Holidays not picture perfect for everyone
Published: Wednesday, December 3, 2008
Updated: Tuesday, June 28, 2011 15:06
It's supposed to be the most wonderful time of the year. From flashing lights, to hearty food, to blankets of fresh white snow covering the ground, it's a picture-perfect image of the world, better known as "The Holidays."
But for many people the holidays can be the saddest and most depressing time of the year.
Over the course of twelve months, thousands of people have lost their jobs all around the country. Detroit has been hit especially hard, as the automotive industry continues its struggle to regain financial solvency. Thousands more have lost their homes as a result of foreclosure.
The reality of chestnuts roasting on an open fire, for some, means opening a can of SPAM and feeding a family of four. It means having to turn on an oven to heat the home or explaining to the children why there are no gifts underneath the Christmas tree.

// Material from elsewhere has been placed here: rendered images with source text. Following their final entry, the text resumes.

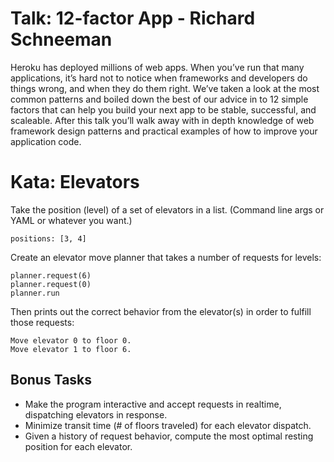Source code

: # Talk: 12-factor App - Richard Schneeman

Heroku has deployed millions of web apps. When you’ve run that many
applications, it’s hard not to notice when frameworks and developers do things
wrong, and when they do them right. We’ve taken a look at the most common
patterns and boiled down the best of our advice in to 12 simple factors that can
help you build your next app to be stable, successful, and scaleable. After this
talk you’ll walk away with in depth knowledge of web framework design patterns
and practical examples of how to improve your application code.

# Kata: Elevators

Take the position (level) of a set of elevators in a list. (Command line args
or YAML or whatever you want.)

    positions: [3, 4]

Create an elevator move planner that takes a number of requests for levels:

    planner.request(6)
    planner.request(0)
    planner.run

Then prints out the correct behavior from the elevator(s) in order to fulfill
those requests:

    Move elevator 0 to floor 0.
    Move elevator 1 to floor 6.

## Bonus Tasks

 * Make the program interactive and accept requests in realtime, dispatching
   elevators in response.
 * Minimize transit time (# of floors traveled) for each elevator dispatch.
 * Given a history of request behavior, compute the most optimal resting
   position for each elevator.
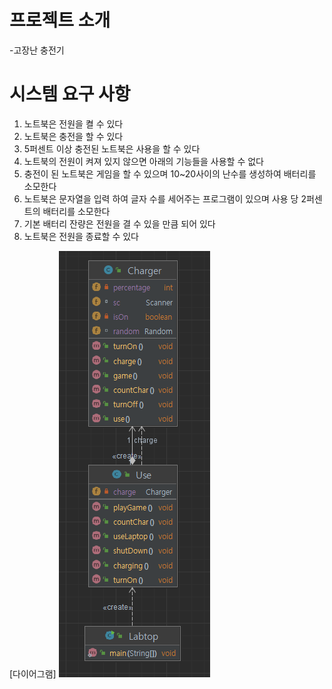 # 프로젝트 소개
-고장난 충전기

# 시스템 요구 사항
1. 노트북은 전원을 켤 수 있다
2. 노트북은 충전을 할 수 있다
3. 5퍼센트 이상 충전된 노트북은 사용을 할 수 있다
4. 노트북의 전원이 켜져 있지 않으면 아래의 기능들을 사용할 수 없다
4. 충전이 된 노트북은 게임을 할 수 있으며 10~20사이의 난수를 생성하여 배터리를 소모한다
5. 노트북은 문자열을 입력 하여 글자 수를 세어주는 프로그램이 있으며 사용 당 2퍼센트의 배터리를 소모한다
6. 기본 배터리 잔량은 전원을 결 수 있을 만큼 되어 있다
7. 노트북은 전원을 종료할 수 있다

[다이어그램]
![img_1.png](img_1.png)
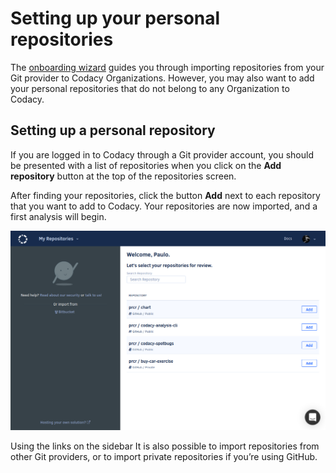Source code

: # Setting up your personal repositories

The [onboarding wizard](getting-started-with-codacy.md) guides you through importing repositories from your Git provider to Codacy Organizations. However, you may also want to add your personal repositories that do not belong to any Organization to Codacy.

## Setting up a personal repository

If you are logged in to Codacy through a Git provider account, you should be presented with a list of repositories when you click on the **Add repository** button at the top of the repositories screen.

After finding your repositories, click the button **Add** next to each repository that you want to add to Codacy. Your repositories are now imported, and a first analysis will begin.

![](../images/add-personal-repositories.png)

Using the links on the sidebar It is also possible to import repositories from other Git providers, or to import private repositories if you’re using GitHub.

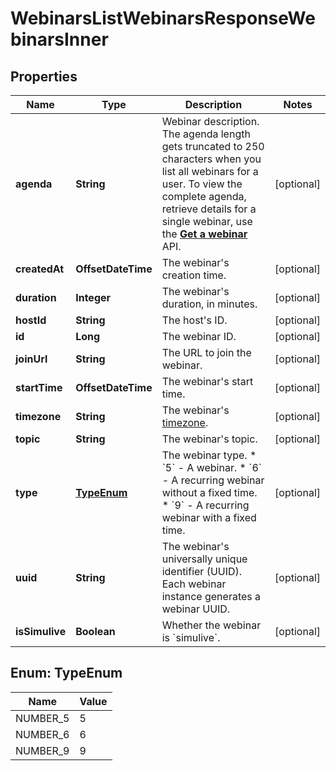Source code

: 

# WebinarsListWebinarsResponseWebinarsInner


## Properties

| Name | Type | Description | Notes |
|------------ | ------------- | ------------- | -------------|
|**agenda** | **String** | Webinar description. The agenda length gets truncated to 250 characters when you list all webinars for a user. To view the complete agenda, retrieve details for a single webinar, use the [**Get a webinar**](https://developers.zoom.us) API. |  [optional] |
|**createdAt** | **OffsetDateTime** | The webinar&#39;s creation time. |  [optional] |
|**duration** | **Integer** | The webinar&#39;s duration, in minutes. |  [optional] |
|**hostId** | **String** | The host&#39;s ID. |  [optional] |
|**id** | **Long** | The webinar ID. |  [optional] |
|**joinUrl** | **String** | The URL to join the webinar. |  [optional] |
|**startTime** | **OffsetDateTime** | The webinar&#39;s start time. |  [optional] |
|**timezone** | **String** | The webinar&#39;s [timezone](https://developers.zoom.us/docs/api/rest/other-references/abbreviation-lists/#timezones). |  [optional] |
|**topic** | **String** | The webinar&#39;s topic. |  [optional] |
|**type** | [**TypeEnum**](#TypeEnum) | The webinar type.  * &#x60;5&#x60; - A webinar.  * &#x60;6&#x60; - A recurring webinar without a fixed time.  * &#x60;9&#x60; - A recurring webinar with a fixed time. |  [optional] |
|**uuid** | **String** | The webinar&#39;s universally unique identifier (UUID). Each webinar instance generates a webinar UUID. |  [optional] |
|**isSimulive** | **Boolean** | Whether the webinar is &#x60;simulive&#x60;. |  [optional] |



## Enum: TypeEnum

| Name | Value |
|---- | -----|
| NUMBER_5 | 5 |
| NUMBER_6 | 6 |
| NUMBER_9 | 9 |



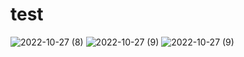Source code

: # test
![2022-10-27 (8)](https://user-images.githubusercontent.com/116745660/198380897-463c8871-b361-4b6b-8432-8e92dc5aa56a.png)
![2022-10-27 (9)](https://user-images.githubusercontent.com/116745660/198381571-f69af1e5-2d86-44a5-87f1-fbb380df9cba.png)
![2022-10-27 (9)](https://user-images.githubusercontent.com/116745660/198381843-66b278d5-a75c-48fe-a0a1-78993a43625b.png)
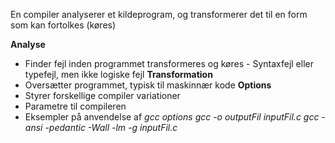 En compiler analyserer et kildeprogram, og transformerer det til en form som kan fortolkes (køres) 

**Analyse** 
- Finder fejl inden programmet transformeres og køres - Syntaxfejl eller typefejl, men ikke logiske fejl 
**Transformation** 
- Oversætter programmet, typisk til maskinnær kode 
**Options** 
- Styrer forskellige compiler variationer 
- Parametre til compileren 
- Eksempler på anvendelse af *gcc options* 
*gcc -o outputFil inputFil.c gcc -ansi -pedantic -Wall -lm -g inputFil.c*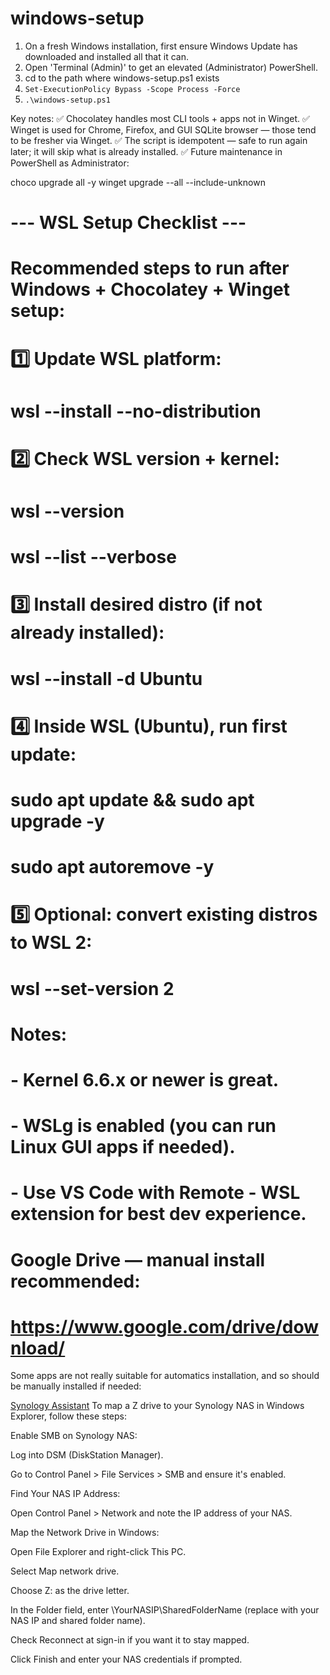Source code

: # windows-setup

1. On a fresh Windows installation, first ensure Windows Update has downloaded and installed all that it can.
2. Open 'Terminal (Admin)' to get an elevated (Administrator) PowerShell.
3. cd to the path where windows-setup.ps1 exists
4. `Set-ExecutionPolicy Bypass -Scope Process -Force`
5. `.\windows-setup.ps1`

Key notes:
✅ Chocolatey handles most CLI tools + apps not in Winget.
✅ Winget is used for Chrome, Firefox, and GUI SQLite browser — those tend to be fresher via Winget.
✅ The script is idempotent — safe to run again later; it will skip what is already installed.
✅ Future maintenance in PowerShell as Administrator:

choco upgrade all -y
winget upgrade --all --include-unknown

# --- WSL Setup Checklist ---
# Recommended steps to run after Windows + Chocolatey + Winget setup:
#
# 1️⃣ Update WSL platform:
#    wsl --install --no-distribution
#
# 2️⃣ Check WSL version + kernel:
#    wsl --version
#    wsl --list --verbose
#
# 3️⃣ Install desired distro (if not already installed):
#    wsl --install -d Ubuntu
#
# 4️⃣ Inside WSL (Ubuntu), run first update:
#    sudo apt update && sudo apt upgrade -y
#    sudo apt autoremove -y
#
# 5️⃣ Optional: convert existing distros to WSL 2:
#    wsl --set-version <distro name> 2
#
# Notes:
# - Kernel 6.6.x or newer is great.
# - WSLg is enabled (you can run Linux GUI apps if needed).
# - Use VS Code with Remote - WSL extension for best dev experience.

# Google Drive — manual install recommended:
# https://www.google.com/drive/download/

Some apps are not really suitable for automatics installation, and so should be manually installed if needed:

[Synology Assistant](https://www.synology.com/en-us/support/download)
To map a Z drive to your Synology NAS in Windows Explorer, follow these steps:

Enable SMB on Synology NAS:

Log into DSM (DiskStation Manager).

Go to Control Panel > File Services > SMB and ensure it's enabled.

Find Your NAS IP Address:

Open Control Panel > Network and note the IP address of your NAS.

Map the Network Drive in Windows:

Open File Explorer and right-click This PC.

Select Map network drive.

Choose Z: as the drive letter.

In the Folder field, enter \\YourNASIP\SharedFolderName (replace with your NAS IP and shared folder name).

Check Reconnect at sign-in if you want it to stay mapped.

Click Finish and enter your NAS credentials if prompted.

Often times, I find myself wanting to give back more than I can afford. But giving back doesn't require millions of dollars.
It's as easy as donating old clothes or giving away canned goods. It's as easy as doing service learning when it's not required for a class. And it's as easy as smiling back at a homeless person, whom you normally would pass.
As warm as the holidays may feel for many, it can be very cold for others. By taking just a little time out of your day to give back, you could change someone's life.
Not everyone who ends up homeless, jobless or hungry has made a series of bad decisions to get there. In many cases, people have experienced a series of misfortunes.
I live by the saying "Give and it will come back to you," because it really does come back - and in more ways than one.
I would like to encourage every student at UDM to give back this holiday season because you never know when you might be the one in need of a helping hand.